The tools every hospital marketer needs to master, per 6 execs

Hospital marketing executives can choose from a wide range of digital tools to help them better engage with their audiences, but not all can decipher what's essential versus what's superfluous. Below, six hospital marketing executives explain which tools they think every healthcare marketer should know how to use.

Editor's note: Responses have been edited lightly for clarity and style.

Suzanne Bharati Hendery. Chief Marketing and Customer Officer at Renown Health (Reno, Nev.). I believe the most important tool a hospital marketing executive needs to know how to use is their voice. As the designated representative voice of our customers and their needs and wants — whether they are patients or supporters, providers, community members or other key stakeholders — our role is to amplify the customer voice as needed and with the appropriate research to back it up — in the boardroom or the breakroom — to help influence decisions on strategy, culture, policies and communications/messaging.

Alexandra Morehouse. Chief Marketing Officer at Banner Health (Phoenix). Healthcare marketers need a customer database that includes clinical EMR data and all other service, billing and demographic data on patients; customer analytics tools to use with the customer database; a customer relationship management tool and the related analytics; and a customer survey and feedback tool.

This list is what virtually every other business in other industries has in place — airlines, banks, retail, etc. It's the basic toolkit for growing revenues and managing customers; healthcare is just 20 years behind other industries.

Brian Deffaa. Chief Marketing Officer at LifeBridge Health (Baltimore). While it smacks of the obvious, the world of marketing and branding is evolving rapidly in the healthcare space; it's deploying tools long in use where return on investmentI is the currency of the trade (think retail). No more is this obvious than in how customers (I intentionally don’t label them "patients" — too narrow a target) engage with a wide variety of content along a journey that ultimately leads to your front door — digital or otherwise.

With all this content floating around, from algorithmic digital ads to direct mail and bus shelters, any marketer worth her or his salt needs to answer the basic question: is it driving engagement? Usually in the form of clicks, likes, shares, downloads, webforms, appoints or the tried and true phone call, engagement is an overpriced term for "did it cause someone to do the thing we wanted them to do?"

In most cases, getting to this answer starts with a customer relationship management platform like Salesforce, a trackable call platform (we use Invoca) and a good media team or firm to place, monitor and track digital investments and subsequent consumer engagement. The data inflow from these and other tools can then begin to provide a campaign-by-campaign look at what worked well and was just "meh." The finer point here is “worked” — did it drive appointments or just traffic? This last mile is where many marketing teams run headlong into legacy healthcare systems and structures not designed for the need for centralized communication, information and ROI. 

Scott Weber. Chief Marketing and Design Officer at Fairview Health Services (Minneapolis). The first tool is what’s possible in terms of integration with Epic/MyChart. The experience is the brand, and unfortunately much of our digital experience relies heavily on Epic. It's key to understanding what can be built on top of, in and around MyChart. We’re launching our mobile app next month, this has been our biggest hurdle.

The other tool is Salesforce/customer relationship management. Mass marketing is dead. You need to understand how to segment consumers, find your most valuable or at-risk prospects and engage with them.
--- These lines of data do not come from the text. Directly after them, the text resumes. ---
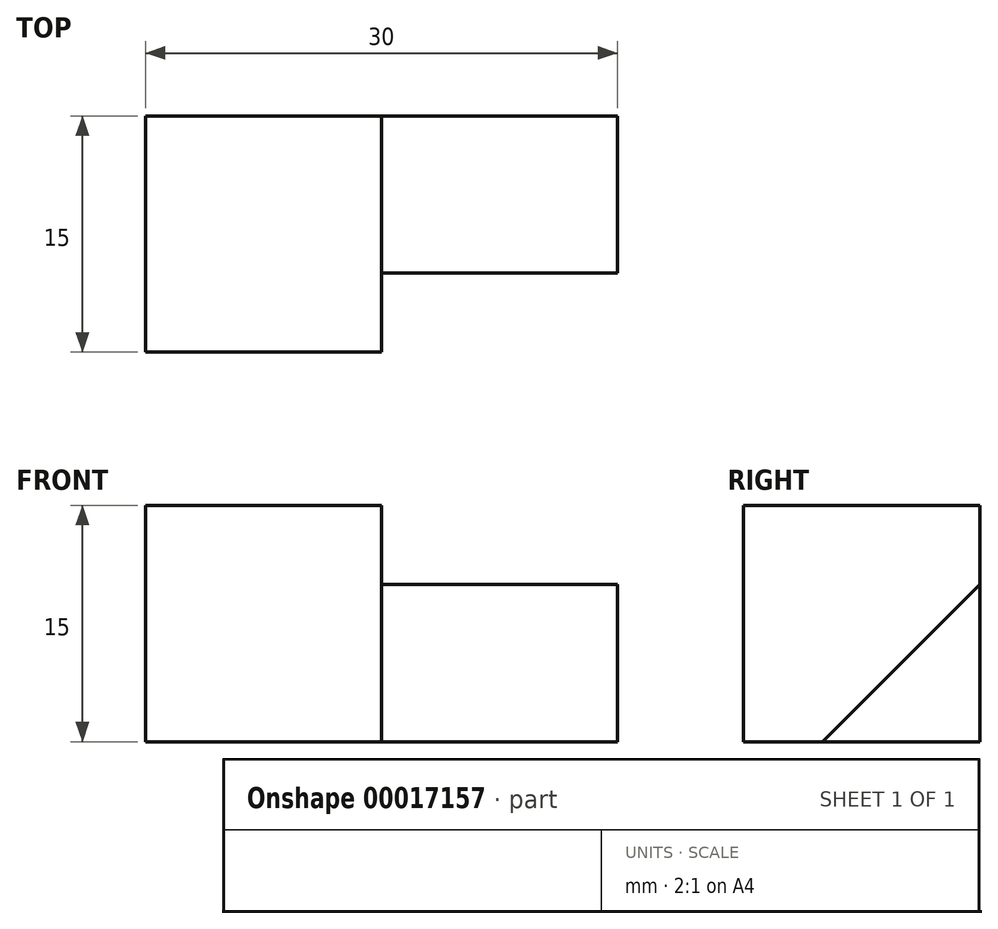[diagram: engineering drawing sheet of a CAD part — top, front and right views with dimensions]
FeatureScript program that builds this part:
annotation { "Feature Type Name" : "Feature", "Feature Type Description" : "" }
export const myFeature = defineFeature(function(context is Context, id is Id, definition is map)
    precondition{}
    {
        {
            var Q0;
            Q0=qCreatedBy(makeId("Right.planeOp"),FACE);
            var sketch = newSketch(context, id + "F0", { "sketchPlane" : qUnion([Q0])});
            skLineSegment(sketch, "E0", {"start": v(6.02, 19.52) * mm, "end": v(6.02, 4.52) * mm});
            skLineSegment(sketch, "E1", {"start": v(21.02, 4.52) * mm, "end": v(21.02, 19.52) * mm});
            skLineSegment(sketch, "E2", {"start": v(21.02, 19.52) * mm, "end": v(6.02, 19.52) * mm});
            skLineSegment(sketch, "E3", {"start": v(6.02, 4.52) * mm, "end": v(21.02, 4.52) * mm});
            skLineSegment(sketch, "E4", {"start": v(21.02, 14.52) * mm, "end": v(11.02, 4.52) * mm});
            skSolve(sketch);
        }
        {
            var Q0;
            Q0=makeQuery(id+"F0.imprint","IMPRINT",FACE,{"disambiguationData":[TD([[makeQuery(id+"F0.imprint","IMPRINT",EDGE,{"derivedFrom":sQuery(id+"F0.wireOp",EDGE,"E0")}),1.0]])]});
            var Q1;
            {var subQ1=sQuery(id+"F0.wireOp",EDGE,"E3");Q1=makeQuery(id+"F0.imprint","IMPRINT",FACE,{"disambiguationData":[TD([[makeQuery(id+"F0.imprint","IMPRINT",EDGE,{"derivedFrom":subQ1}),1.0]])]});}
            extrude(context, id + "F1", {"entities" : qUnion([Q0, Q1]), "depth" : 15 * mm});
        }
        {
            var Q0;
            {var subQ0=sQuery(id+"F0.wireOp",EDGE,"E4");Q0=makeQuery(id+"F0.imprint","IMPRINT",FACE,{"disambiguationData":[TD([[makeQuery(id+"F0.imprint","IMPRINT",EDGE,{"derivedFrom":subQ0}),1.0]])]});}
            extrude(context, id + "F2", {"entities" : qUnion([Q0]), "operationType" : NewBodyOperationType.ADD, "depth" : 30 * mm});
        }
    });
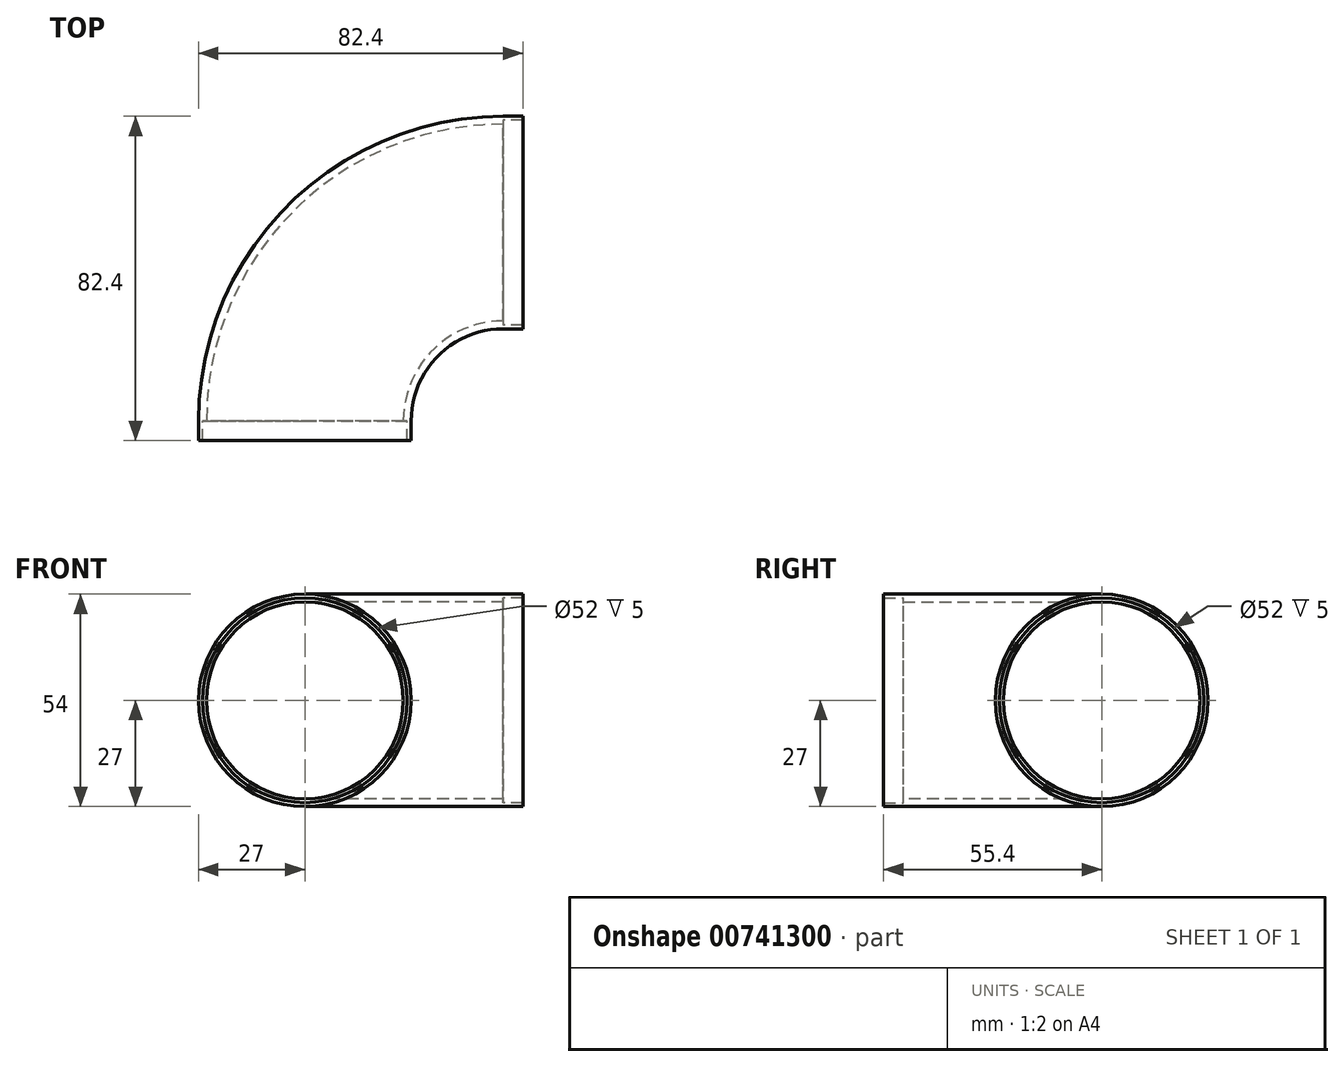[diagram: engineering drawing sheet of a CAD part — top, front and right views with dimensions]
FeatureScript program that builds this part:
annotation { "Feature Type Name" : "Feature", "Feature Type Description" : "" }
export const myFeature = defineFeature(function(context is Context, id is Id, definition is map)
    precondition{}
    {
        {
            var Q0;
            Q0=qCreatedBy(makeId("Front.planeOp"),FACE);
            var sketch = newSketch(context, id + "F0", { "sketchPlane" : qUnion([Q0])});
            skCircle(sketch, "E0", {"center": v(0, 0) * mm, "radius": 27 * mm});
            skCircle(sketch, "E1", {"center": v(0, 0) * mm, "radius": 25 * mm});
            skLineSegment(sketch, "E2", {"start": v(50.4, 43.13) * mm, "end": v(50.4, -62.12) * mm, "construction": true});
            skSolve(sketch);
        }
        {
            var Q0;
            Q0=makeQuery(id+"F0.imprint","IMPRINT",FACE,{"disambiguationData":[TD([[makeQuery(id+"F0.imprint","IMPRINT",EDGE,{"derivedFrom":sQuery(id+"F0.wireOp",EDGE,"E0")}),1.0]])]});
            var Q1;
            Q1=sQuery(id+"F0.wireOp",EDGE,"E2");
            revolve(context, id + "F1", {"surfaceOperationType" : NewSurfaceOperationType.NEW, "entities" : qUnion([Q0]), "axis" : qUnion([Q1]), "revolveType" : RevolveType.ONE_DIRECTION, "angle" : 90 * degree});
        }
        {
            var Q0;
            Q0=qCreatedBy(makeId("Front.planeOp"),FACE);
            var sketch = newSketch(context, id + "F2", { "sketchPlane" : qUnion([Q0])});
            skCircle(sketch, "E3", {"center": v(0, 0) * mm, "radius": 27 * mm});
            skCircle(sketch, "E4", {"center": v(0, 0) * mm, "radius": 26 * mm});
            skSolve(sketch);
        }
        {
            var Q0;
            Q0=qSketchRegion(id+"F2",true);
            extrude(context, id + "F3", {"entities" : qUnion([Q0]), "operationType" : NewBodyOperationType.ADD, "depth" : 5 * mm, "offsetDistance" : 25 * mm});
        }
        {
            var Q0;
            Q0=makeQuery(id+"F1.opRevolve","CAP_FACE",FACE,{"disambiguationData":[OSD([sQuery(id+"F0.wireOp",EDGE,"E0"),sQuery(id+"F0.wireOp",EDGE,"E1")])],"isStart":false});
            var sketch = newSketch(context, id + "F4", { "sketchPlane" : qUnion([Q0])});
            skCircle(sketch, "E5", {"center": v(50.4, 0) * mm, "radius": 26 * mm});
            skCircle(sketch, "E6", {"center": v(50.4, 0) * mm, "radius": 27 * mm});
            skSolve(sketch);
        }
        {
            var Q0;
            Q0=qSketchRegion(id+"F4",true);
            extrude(context, id + "F5", {"entities" : qUnion([Q0]), "operationType" : NewBodyOperationType.ADD, "depth" : 5 * mm, "offsetDistance" : 25 * mm});
        }
    });
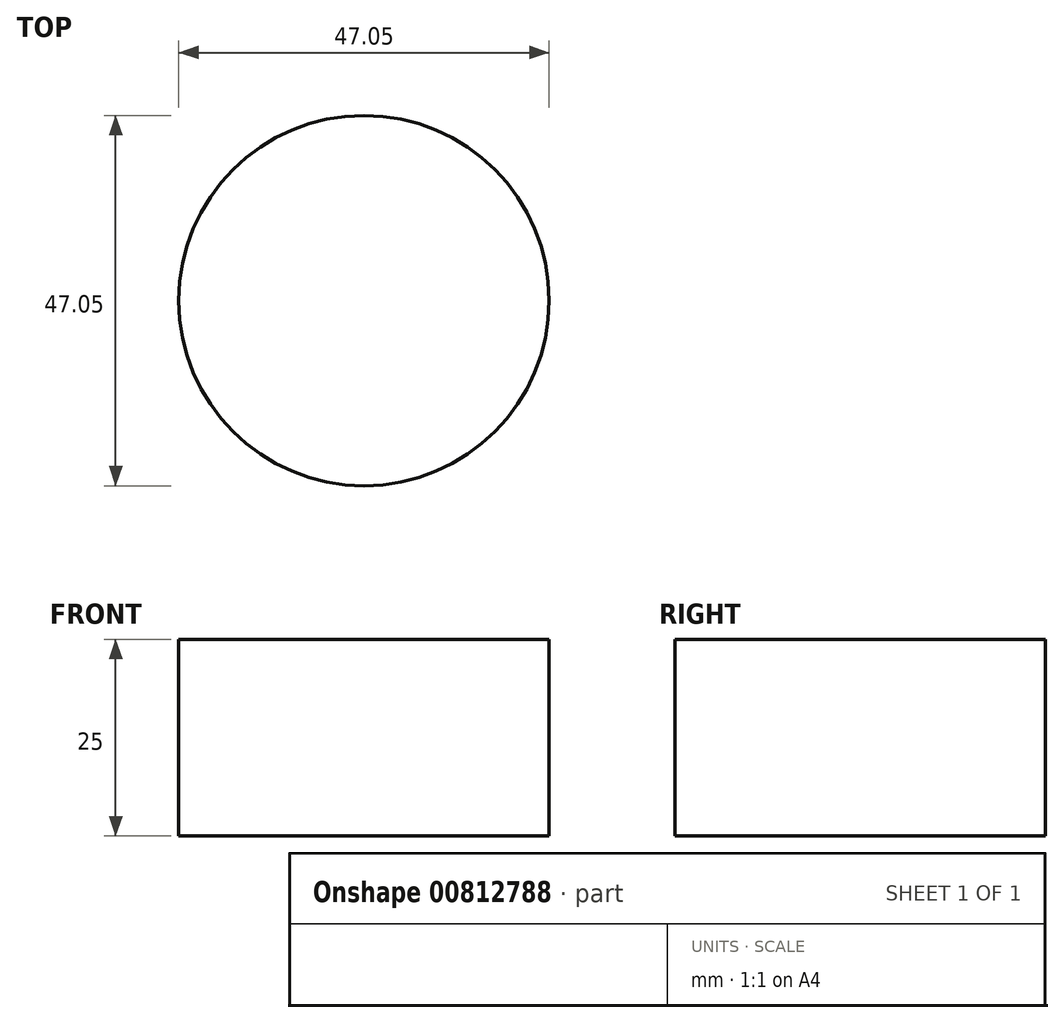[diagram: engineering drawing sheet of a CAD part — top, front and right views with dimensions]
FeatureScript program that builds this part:
annotation { "Feature Type Name" : "Feature", "Feature Type Description" : "" }
export const myFeature = defineFeature(function(context is Context, id is Id, definition is map)
    precondition{}
    {
        {
            var Q0;
            Q0=qCreatedBy(makeId("Top.planeOp"),FACE);
            var sketch = newSketch(context, id + "F0", { "sketchPlane" : qUnion([Q0])});
            skCircle(sketch, "E0", {"center": v(-60.28, -48.8) * mm, "radius": 23.53 * mm});
            skSolve(sketch);
        }
        {
            var Q0;
            Q0 = qSketchRegion(id + "F0", true);
            extrude(context, id + "F1", {"entities" : qUnion([Q0]), "depth" : 25 * mm, "offsetDistance" : 25 * mm});
        }
    });
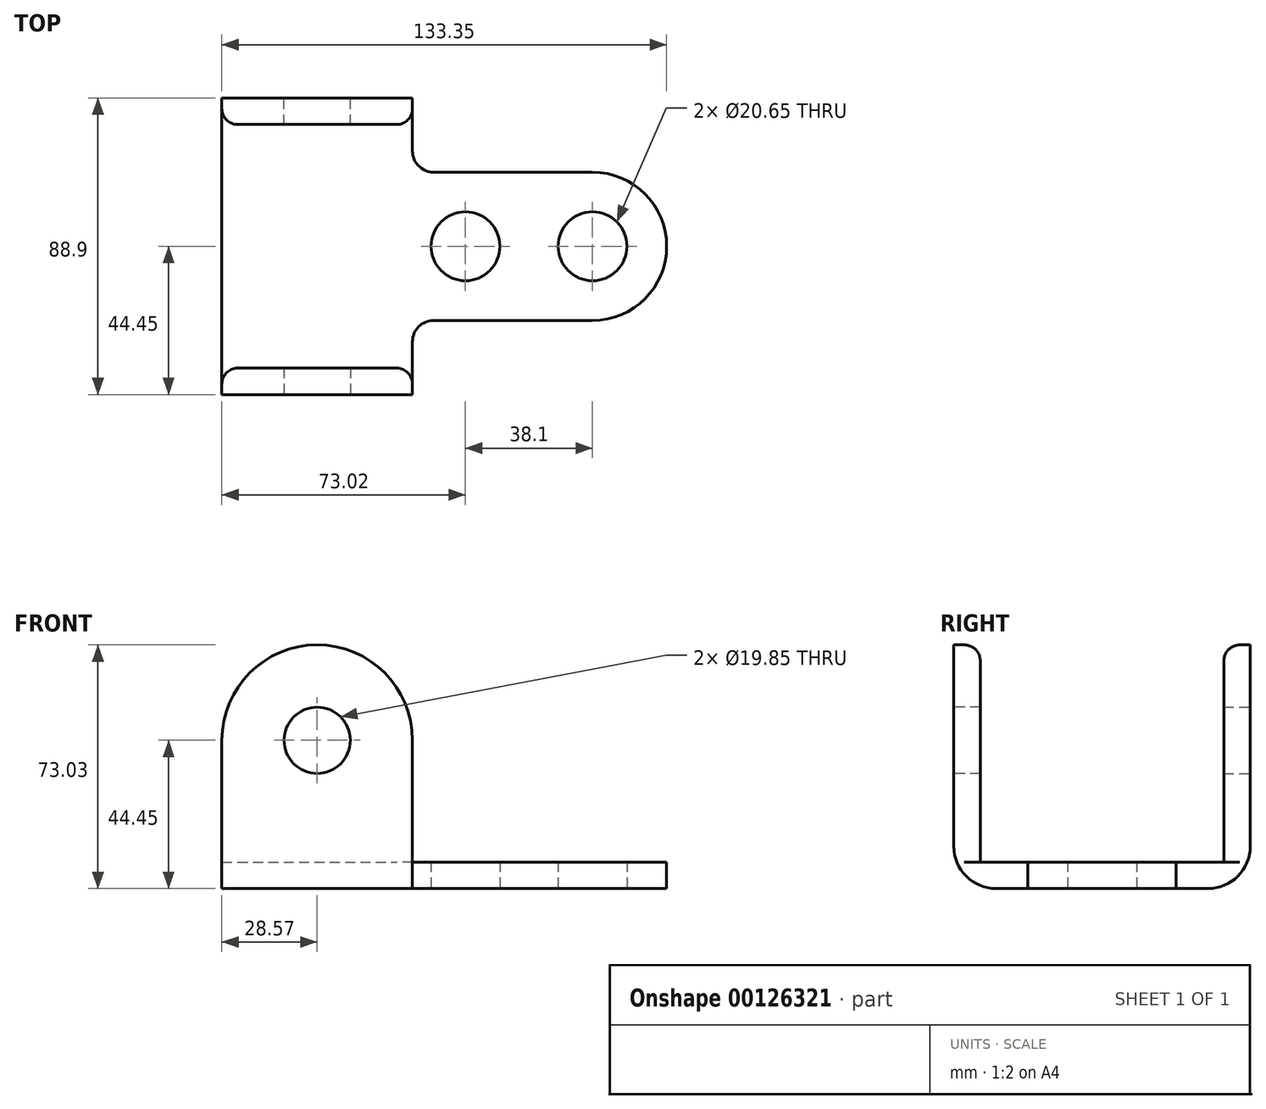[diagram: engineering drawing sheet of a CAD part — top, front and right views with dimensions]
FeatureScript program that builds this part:
annotation { "Feature Type Name" : "Feature", "Feature Type Description" : "" }
export const myFeature = defineFeature(function(context is Context, id is Id, definition is map)
    precondition{}
    {
        {
            var Q0;
            Q0=qCreatedBy(makeId("Top.planeOp"),FACE);
            var sketch = newSketch(context, id + "F0", { "sketchPlane" : qUnion([Q0])});
            skCircle(sketch, "E0", {"center": v(0, 0) * mm, "radius": 10.33 * mm});
            skCircle(sketch, "E1", {"center": v(-38.1, 0) * mm, "radius": 10.33 * mm});
            skArc(sketch, "E2", {"start": v(0, -22.23) * mm, "mid": v(22.23, 0) * mm, "end": v(0, 22.23) * mm});
            skLineSegment(sketch, "E3.left", {"start": v(-111.12, 44.45) * mm, "end": v(-111.12, -44.45) * mm});
            skLineSegment(sketch, "E4", {"start": v(0, 22.23) * mm, "end": v(-53.98, 22.23) * mm});
            skLineSegment(sketch, "E5", {"start": v(0, -22.23) * mm, "end": v(-53.97, -22.23) * mm});
            skLineSegment(sketch, "E6", {"start": v(-111.12, 44.45) * mm, "end": v(-53.98, 44.45) * mm});
            skLineSegment(sketch, "E7", {"start": v(-53.98, 44.45) * mm, "end": v(-53.98, 22.23) * mm});
            skLineSegment(sketch, "E8", {"start": v(-111.12, -44.45) * mm, "end": v(-53.97, -44.45) * mm});
            skLineSegment(sketch, "E9", {"start": v(-111.12, 0) * mm, "end": v(41.67, 0) * mm, "construction": true});
            skLineSegment(sketch, "E10", {"start": v(-53.97, -44.45) * mm, "end": v(-53.97, -22.23) * mm});
            skPoint(sketch, "E11.end.orphan", {"position": v(-53.97, -22.23) * mm});
            skSolve(sketch);
        }
        {
            var Q0;
            Q0 = qSketchRegion(id + "F0", true);
            extrude(context, id + "F1", {"entities" : qUnion([Q0]), "depth" : 7.94 * mm});
        }
        {
            var Q0;
            Q0=makeQuery(id+"F1.opExtrude","SWEPT_EDGE",EDGE,{"disambiguationData":[OSD([sQuery(id+"F0.wireOp",EDGE,"E5"),sQuery(id+"F0.wireOp",EDGE,"E10")])]});
            var Q1;
            Q1=makeQuery(id+"F1.opExtrude","SWEPT_EDGE",EDGE,{"disambiguationData":[OSD([sQuery(id+"F0.wireOp",EDGE,"E4"),sQuery(id+"F0.wireOp",EDGE,"E7")])]});
            fillet(context, id + "F2", {"entities" : qUnion([Q0, Q1]), "radius" : 6.35 * mm, "tangentPropagation" : true, "allowEdgeOverflow" : false});
        }
        {
            var Q0;
            Q0=makeQuery(id+"F1.opExtrude","SWEPT_FACE",FACE,{"disambiguationData":[OSD([sQuery(id+"F0.wireOp",EDGE,"E8")])]});
            var sketch = newSketch(context, id + "F3", { "sketchPlane" : qUnion([Q0])});
            skLineSegment(sketch, "E12.bottom", {"start": v(-111.12, 0) * mm, "end": v(-53.97, 0) * mm});
            skCircle(sketch, "E13", {"center": v(-82.55, 44.45) * mm, "radius": 9.92 * mm});
            skLineSegment(sketch, "E14", {"start": v(-82.55, 73.03) * mm, "end": v(-82.55, 0) * mm, "construction": true});
            skLineSegment(sketch, "E15", {"start": v(-111.12, 0) * mm, "end": v(-111.12, 44.45) * mm});
            skLineSegment(sketch, "E16", {"start": v(-53.97, 44.45) * mm, "end": v(-53.97, 0) * mm});
            skArc(sketch, "E17", {"start": v(-53.97, 44.45) * mm, "mid": v(-82.55, 73.03) * mm, "end": v(-111.12, 44.45) * mm});
            skPoint(sketch, "E18", {"position": v(-111.12, 0) * mm});
            skSolve(sketch);
        }
        {
            var Q0;
            Q0=makeQuery(id+"F3.imprint","IMPRINT",FACE,{"disambiguationData":[TD([[makeQuery(id+"F3.imprint","IMPRINT",EDGE,{"derivedFrom":sQuery(id+"F3.wireOp",EDGE,"E13")}),-1.0]])]});
            extrude(context, id + "F4", {"entities" : qUnion([Q0]), "operationType" : NewBodyOperationType.ADD, "oppositeDirection" : true, "depth" : 7.94 * mm});
        }
        {
            var Q0;
            Q0=makeQuery(id+"F1.opExtrude","SWEPT_BODY",BODY,{"disambiguationData":[OSD([sQuery(id+"F0.wireOp",EDGE,"E0"),sQuery(id+"F0.wireOp",EDGE,"E1"),sQuery(id+"F0.wireOp",EDGE,"E2"),sQuery(id+"F0.wireOp",EDGE,"E3.left"),sQuery(id+"F0.wireOp",EDGE,"E4"),sQuery(id+"F0.wireOp",EDGE,"E5"),sQuery(id+"F0.wireOp",EDGE,"E6"),sQuery(id+"F0.wireOp",EDGE,"E7"),sQuery(id+"F0.wireOp",EDGE,"E8"),sQuery(id+"F0.wireOp",EDGE,"E10")])]});
            var Q1;
            Q1=qCreatedBy(makeId("Front.planeOp"),FACE);
            mirror(context, id + "F5", {"operationType" : NewBodyOperationType.ADD, "entities" : qUnion([Q0]), "mirrorPlane" : qUnion([Q1])});
        }
        {
            var Q0;
            Q0=makeQuery(id+"F1.opExtrude","CAP_EDGE",EDGE,{"disambiguationData":[OSD([sQuery(id+"F0.wireOp",EDGE,"E6")])],"isStart":true});
            var Q1;
            Q1=makeQuery(id+"F1.opExtrude","CAP_EDGE",EDGE,{"disambiguationData":[OSD([sQuery(id+"F0.wireOp",EDGE,"E8")])],"isStart":true});
            fillet(context, id + "F6", {"entities" : qUnion([Q0, Q1]), "radius" : 12.7 * mm, "tangentPropagation" : true, "allowEdgeOverflow" : false});
        }
        {
            var Q0;
            Q0=makeQuery(id+"F5.opPattern","COPY",EDGE,{"derivedFrom":makeQuery(id+"F4.opExtrude","CAP_EDGE",EDGE,{"disambiguationData":[OSD([sQuery(id+"F3.wireOp",EDGE,"E17")])],"isStart":false}),"instanceName":"1"});
            var Q1;
            Q1=makeQuery(id+"F4.opExtrude","CAP_EDGE",EDGE,{"disambiguationData":[OSD([sQuery(id+"F3.wireOp",EDGE,"E17")])],"isStart":false});
            fillet(context, id + "F7", {"entities" : qUnion([Q0, Q1]), "radius" : 4.76 * mm, "tangentPropagation" : true, "allowEdgeOverflow" : false});
        }
    });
It's also key to delivering personalized experiences.

Lori Howley. Executive Director of Corporate Communications and Chief Marketing Officer at MelroseWakefield Healthcare (Medford, Mass.). It is hard to single out one specific digital resource that healthcare executives should have in their toolkit. What is great about digital marketing is the synergistic ability it provides to meet your consumers, patients, clients, physicians and donors where they are at, and customize messages that are meaningful to them.

Digital marketing is about engagement and having the tools and ability to connect with — not just talk at — your audiences. All digital platforms have something to offer in the consumer journey — from awareness to use to advocacy — and using them together provides the most comprehensive level of outreach and data. That data, we know, in turn, is then critically helpful in planning what comes next. Also, for healthcare, digital can be budget-friendly.

Gulden Mesara. Senior Vice President and Chief Communications and Marketing Officer at City of Hope (Duarte, Calif.). With the pandemic shifting the way many communicate and seek information daily, social media has been an instrumental tool — more so now than ever before — to communicate with our patients and donors, to stay connected with doctors on our research and innovations, and to enhance recruitment efforts. We assess how our messages are resonating across digital and social media channels through data analysis, which is also increasingly important, and constantly evolve our content to better suit our audience’s needs. At the end of the day, for us, it’s about connecting and creating dialogue that will deliver top-notch patient care and drive better and faster solutions for the patient community.